EPA essentially argued that, in order to escape meaningful judicial review, it could decide not to decide. In so doing, EPA tried to fit within the broad deference that is afforded agencies when they make enforcement decisions.

Justice Stevens clearly rejects this position. Instead, the majority appears to require agencies to provide reasoned justifications whenever they respond to a petition for a rule-making — even if they decline to act.

Final Thoughts

Given Chief Justice Roberts’ avowed determination to build consensus on the Supreme Court, it is particularly striking that the court split 5 to 4 on all three issues presented by Massachusetts v. EPA.

There’s likely to be lots of speculation about the most important part of this opinion. For my money, it’s the ruling on standing.

While the ruling may not directly assist private parties filing lawsuits involving global warming, I think the court does a great job framing the issue.
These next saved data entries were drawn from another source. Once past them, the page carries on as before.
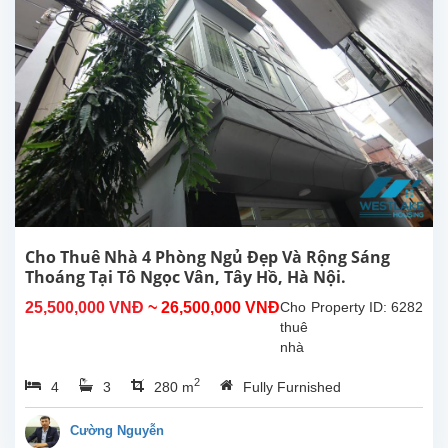
Cho Thuê Nhà 4 Phòng Ngủ Đẹp Và Rộng Sáng
Thoáng Tại Tô Ngọc Vân, Tây Hồ, Hà Nội.
25,500,000 VNĐ
~ 26,500,000 VNĐ
Cho
Property ID: 6282
thuê
nhà
4
2
4
3
280 m
Fully Furnished
phòng
ngủ
đẹp,
Cường Nguyễn
rộng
Early on, the majority notes that the standing inquiry is intended to ensure that parties have “concrete adverseness.” This ensures that a true “controversy” exists that is fit for judicial resolution.

Further, the court limits its analysis to the uncontested affidavits submitted by Massachusetts. Thus, rather than assuming the mantle of ultimate scientific adjudicator, the Court assumes a more conservative role.

The majority examines the allegations presented by Massachusetts. Using the familiar three-prong standing analysis, it then determines whether Massachusetts has a sufficient stake to ensure that it and EPA are truly adversaries.

Pretty standard fare for a standing analysis. But in my mind, the tone is markedly different from some of the blockbuster standing cases of the 1990s, when the Supreme Court seemed extremely skeptical that environmentalists were anything other than meddlers.

Massachusetts v. EPA may not represent a sea change in standing doctrine. However, I hope the nuances of the opinion will provide some additional room for those of us who care about the health of our environment to ask the courts for help.